Collected data:
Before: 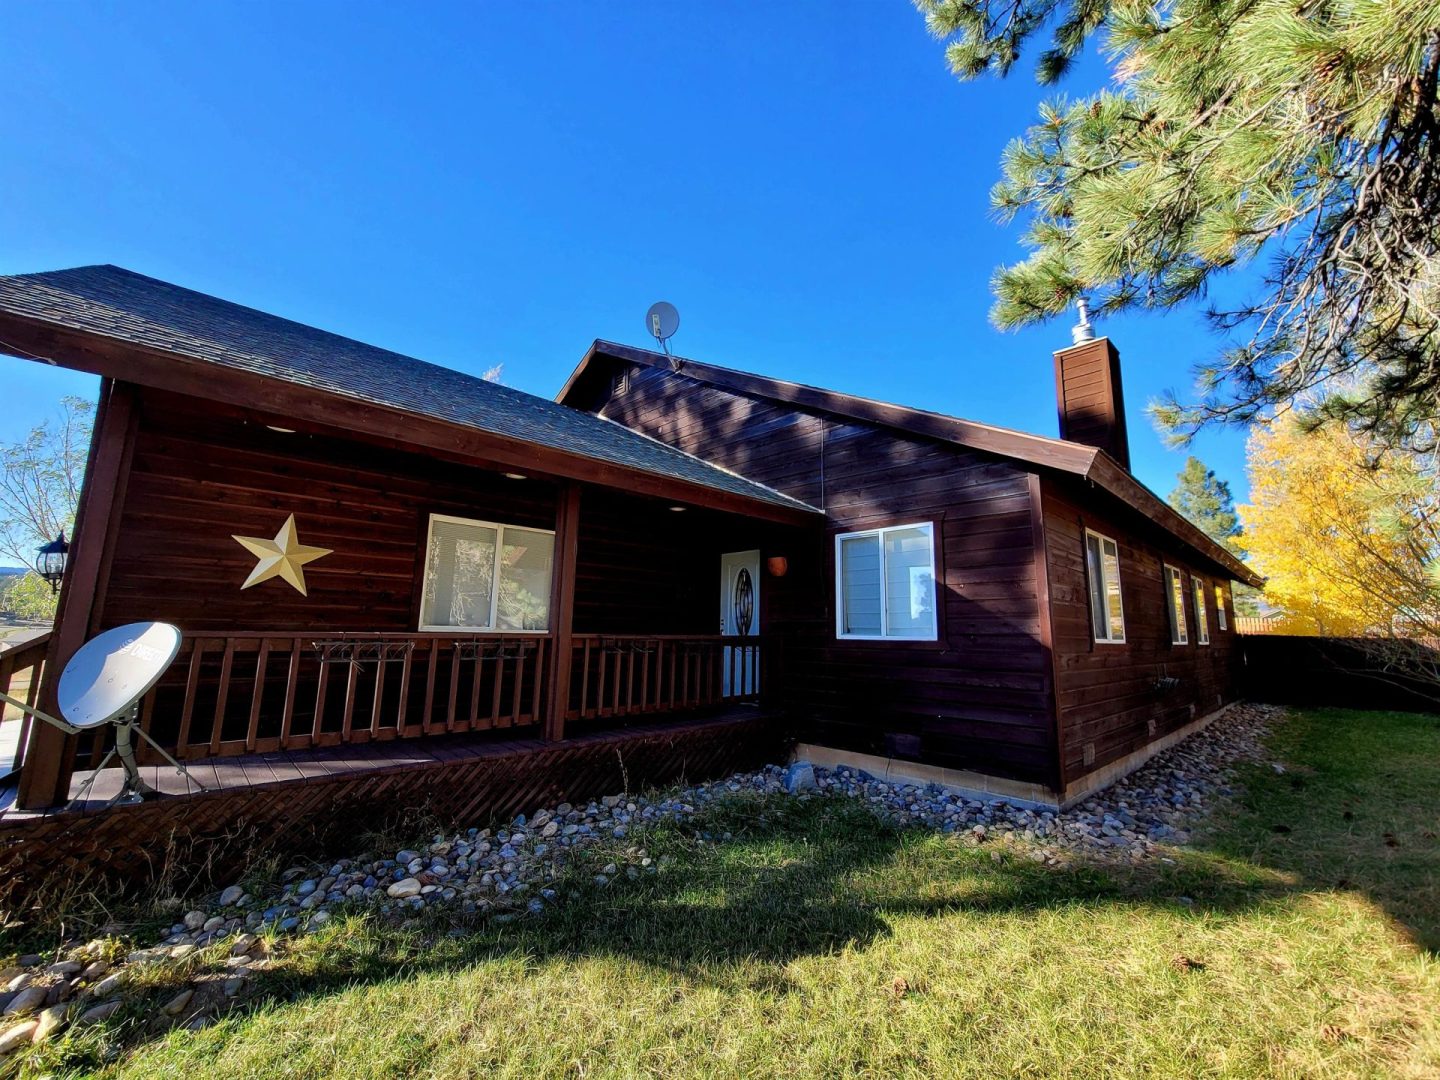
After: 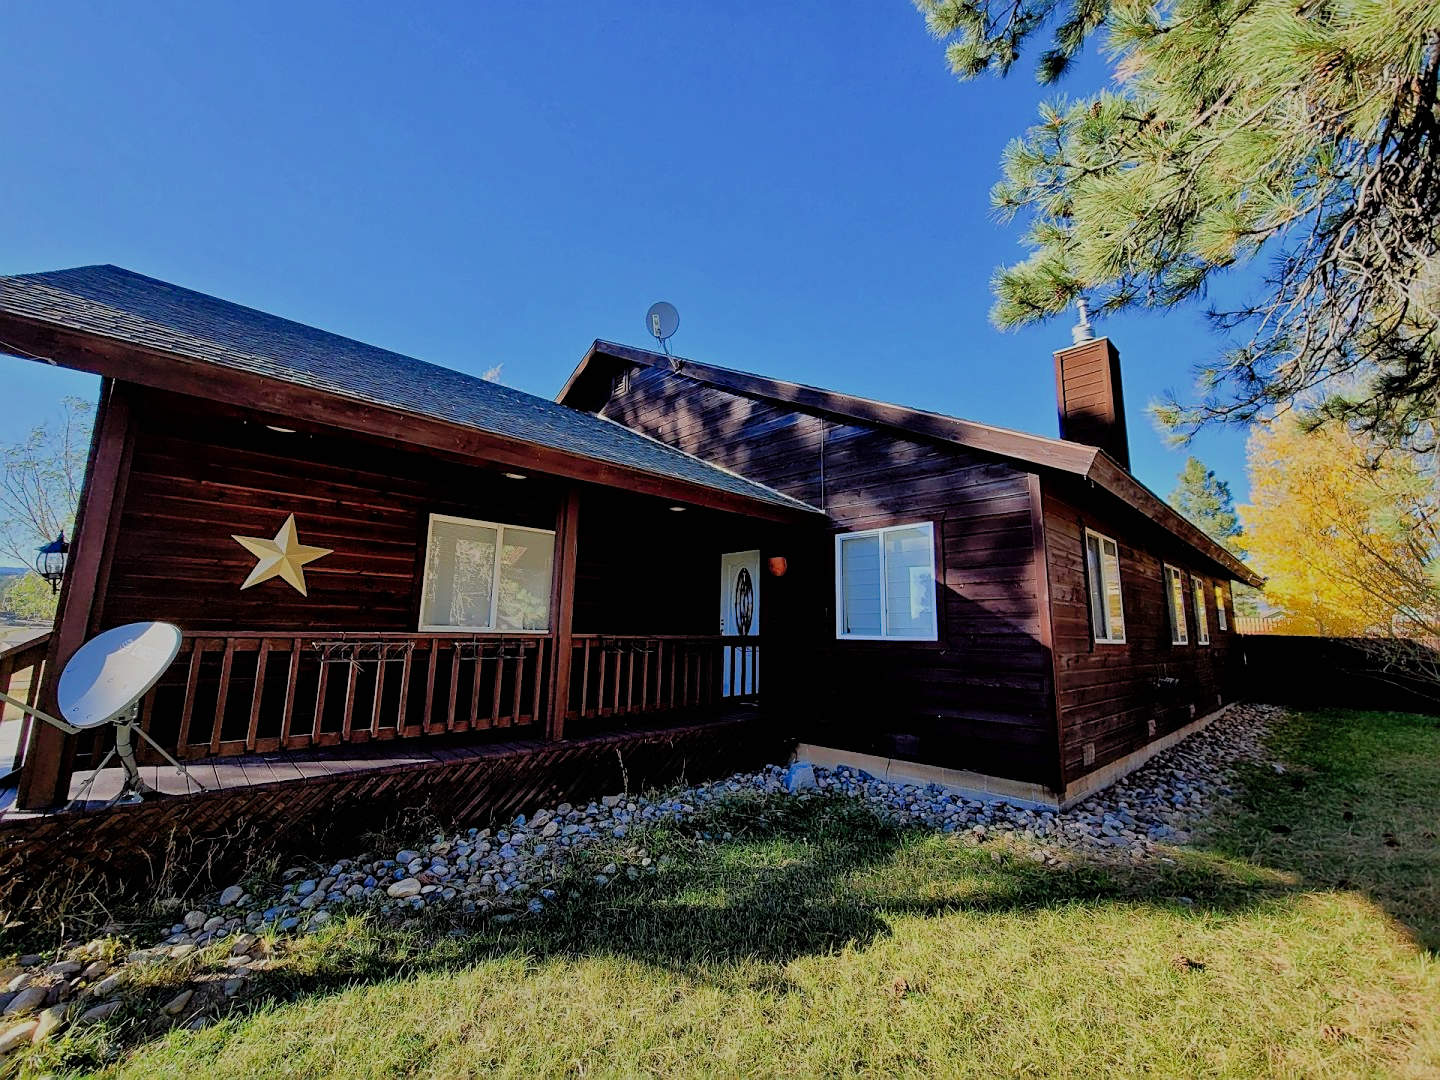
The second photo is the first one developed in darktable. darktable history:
sharpen: on, module defaults
filmic rgb: black relative exposure -7.65 EV, white relative exposure 4.56 EV, hardness 3.61
shadows and highlights: on, module defaults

YOUR TASK.
Rewrite the data above, replacing "developed" with "processed" and leaving everything else unchanged. Omit the pictures from your answer.

RESULT BELOW.
Before: 
After: 
The second photo is the first one processed in darktable. darktable history:
sharpen: on, module defaults
filmic rgb: black relative exposure -7.65 EV, white relative exposure 4.56 EV, hardness 3.61
shadows and highlights: on, module defaults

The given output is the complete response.